Eigentlich braucht es ja nicht viel, um auch vor wenig Leutchen zu überzeugen. Eine Handvoll guter bis genialer Songs, einen Bass- und eine Gitarre inklusiv Verstärker, ein Schlagzeug, ein Mikrofon und ein paar Menschen, die nicht nur diese Instrumente beherrschen, sonder auch gut miteinander auskommen. Natürlich hilft es, wenn man bereits ein paar Konzerte hinter sich gebracht hat und somit eingespielt ist. Eine der grössten Stärken von Pure Inc. an diesem Abend war aber, dass das ganze nicht nur ordentlich klang, sondern auch sehr unterhaltsam und spontan aussah. Wenn Sänger Gianni seine Faxen mit Gitarrist Sandro trieb, ihn bei den Ansagen leicht provozierte oder eine kurze Bierpause einlegte, dann vergas man wirklich den Alltag.

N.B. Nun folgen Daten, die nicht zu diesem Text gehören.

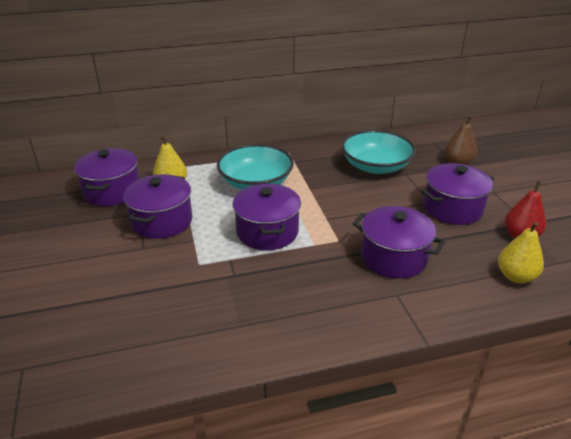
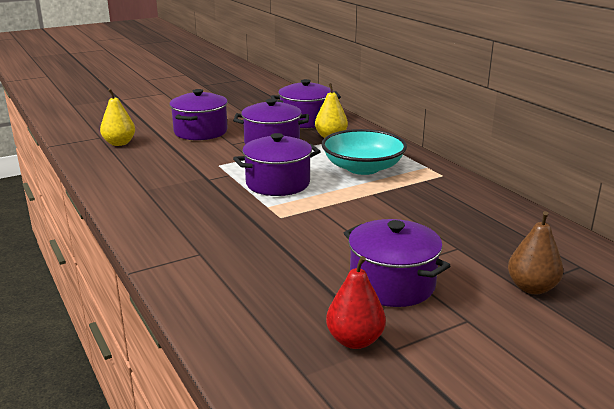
camera: 75 degrees right, 10 degrees down
turquoise bowl [342,130,416,174] -> none
purple pot [353,206,445,279] -> purple pot moved to [169,89,228,140]
yellow pear [498,222,544,283] -> yellow pear moved to [100,89,135,146]

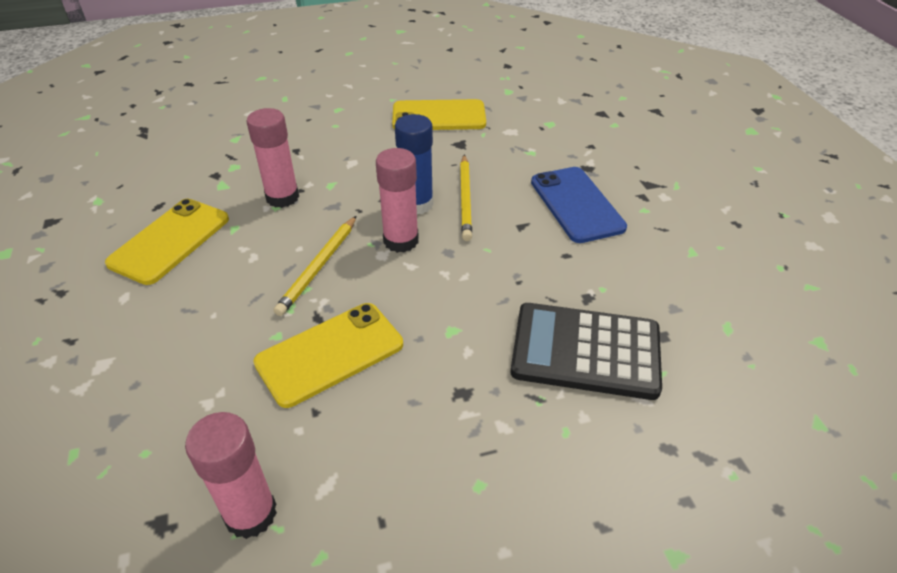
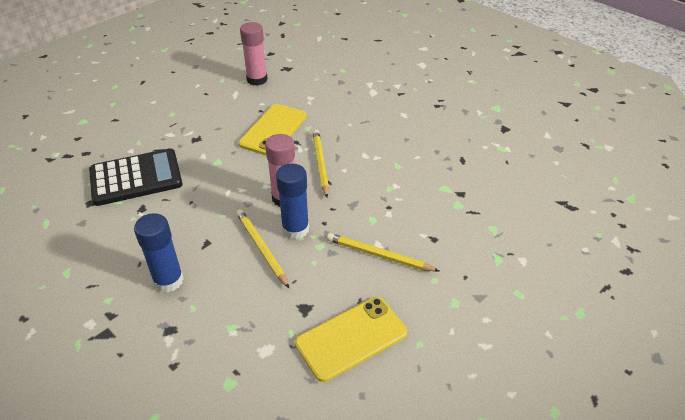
camera: 150 degrees right, 0 degrees up
yellow phone [105,199,229,285] -> none
pink glue stick [246,108,299,208] -> none
blue phone [531,167,627,243] -> blue glue stick [134,213,184,292]
none -> yellow pencil [327,233,439,271]

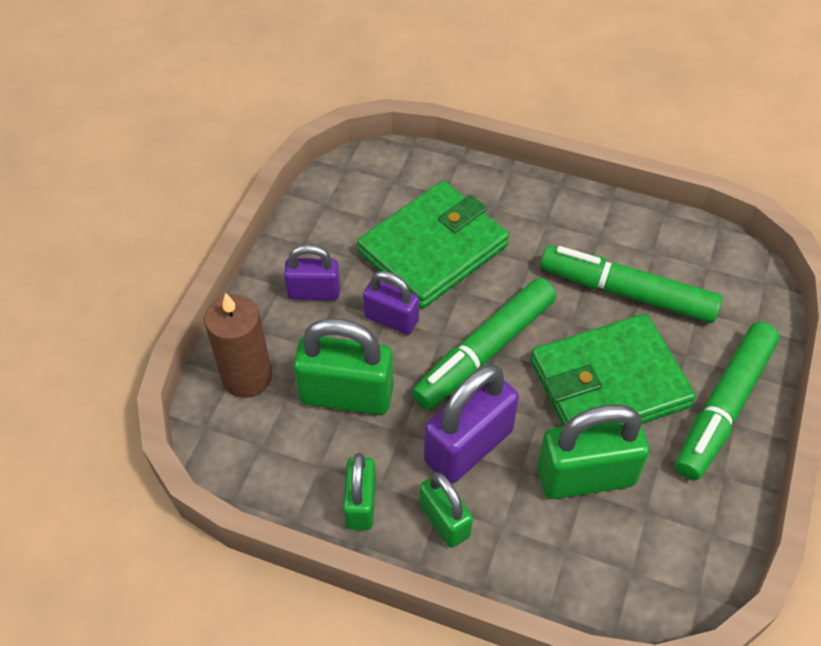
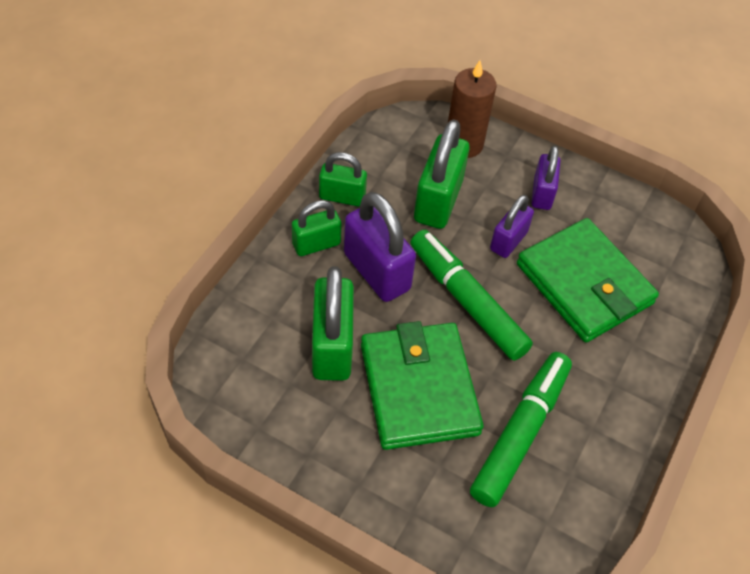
camera: 95 degrees right, 0 degrees up
green marker [675,322,780,480] -> none

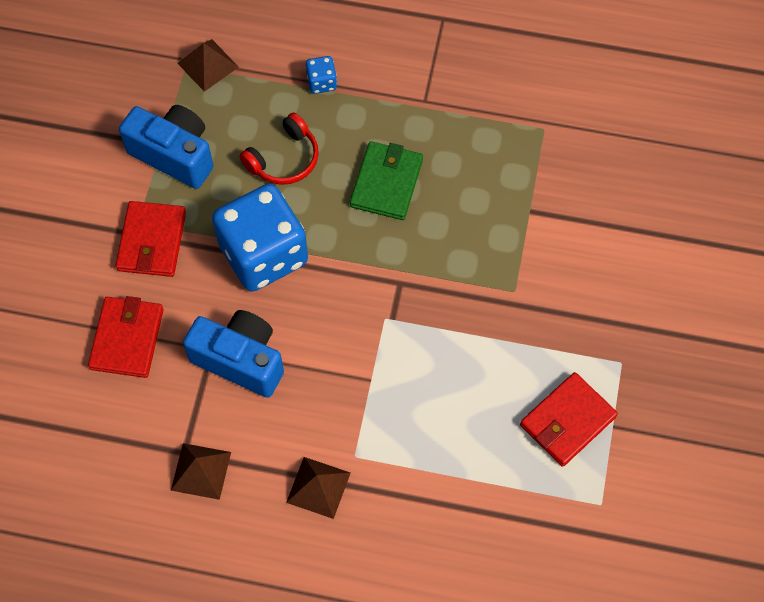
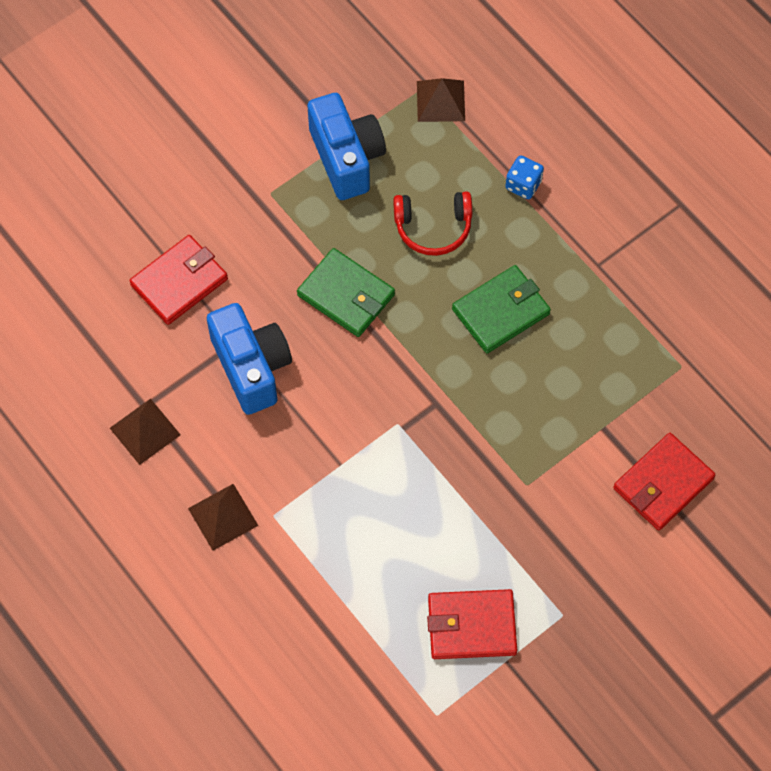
camera: 40 degrees right, 0 degrees up
red wallet [116,201,186,277] -> red wallet moved to [613,433,715,531]
blue dice [212,184,308,292] -> green wallet [297,248,395,337]

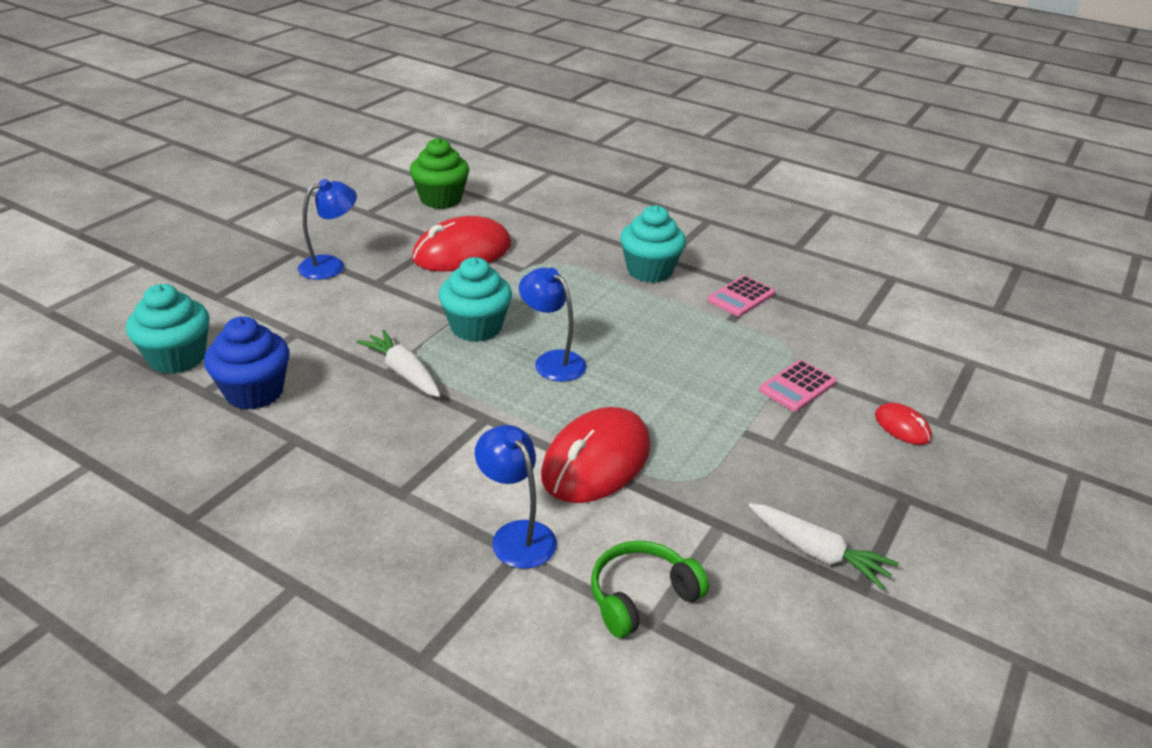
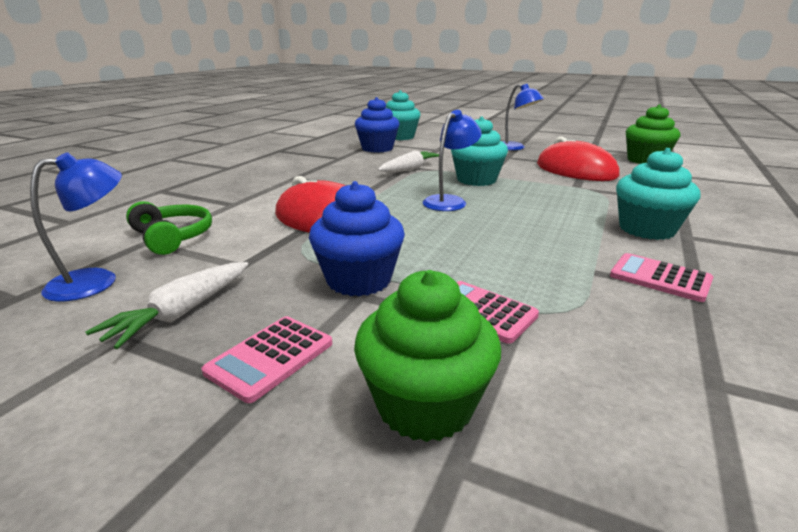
camera: 85 degrees right, 10 degrees down
blue lamp [475,425,557,569] -> blue lamp moved to [30,152,122,302]
red mouse [875,403,932,445] -> green cupcake [354,270,501,442]
none -> pink calculator [202,316,332,403]
none -> blue cupcake [309,181,405,296]

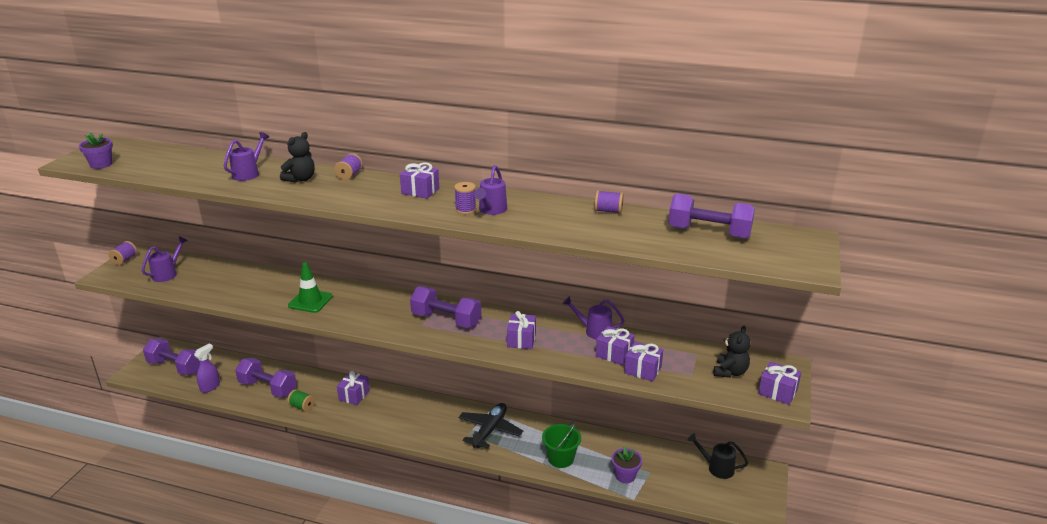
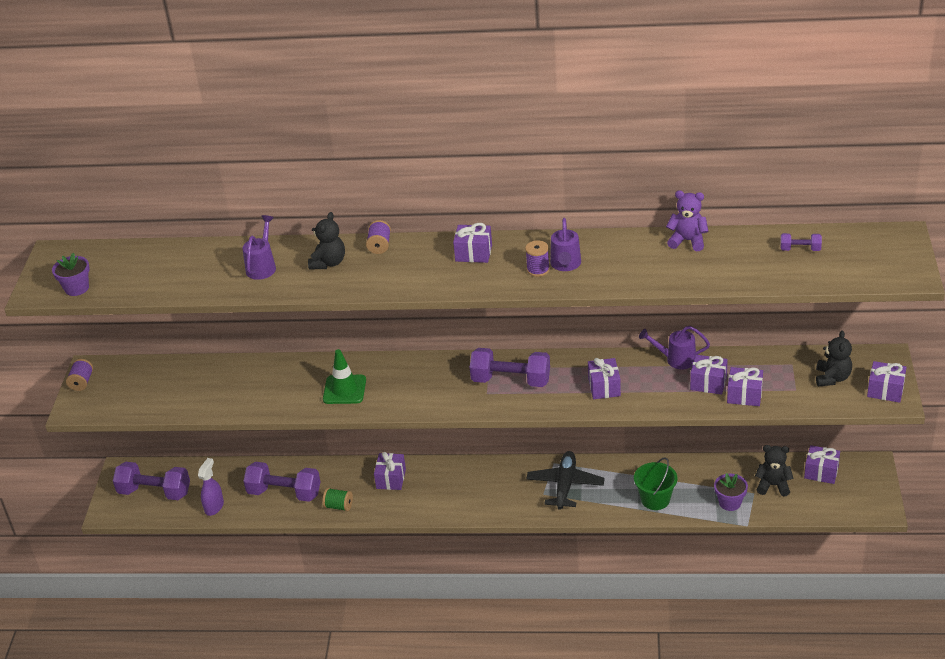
camera: 10 degrees left, 10 degrees up
purple watering can [142,236,188,282] -> none
purple spool [594,190,624,214] -> purple teddy bear [666,190,709,251]
purple dumbbell [668,194,755,239] -> purple dumbbell [780,233,822,251], size x0.48
black watering can [688,433,748,479] -> purple gift [804,445,840,484]
none -> black teddy bear [755,445,794,497]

Das Set konzentrierte sich auf das neue Album „Parasites And Worms“ und brachte Aggressoren wie „The End“ oder „Serenade Of Aggression“ neben ruhigeren Songs à la „Home“. Das Publikum nahm die Musik zurückhaltend aber trotzdem wohlwollend auf. Auch ältere Lieder wie „I’m A Rolling Stone“ und vor allem „Fear My Eyes“ schafften es bis nach Luzern. Über Giannis übermenschliches Organ muss sowieso nicht mehr diskutiert werden. Und als die Band zum Schluss noch den Led Zeppelin-Klassiker „Immigrand Song“ zum Besten gab, wurde eindrücklich klar, dass man so was nur von wenigen Schweizer-Sängern so überzeugend vorgetragen bekommt. Natürlich war das Publikum auch bei Pure Inc. eher prüde und verhalf dem Konzert damit nicht zu einem Jahreshighlight zu werden. Nimmt man aber das Bühnengeschehen für sich alleine, so schäme ich mich nicht dieses rare Prädikat zu vergeben. Fürs nächste Mal wünsche ich mir wieder eine Bombenstimmung, wie sie im 2006 im Vorgprogramm von Motörhead im Volkshaus war. Man darf ja träumen.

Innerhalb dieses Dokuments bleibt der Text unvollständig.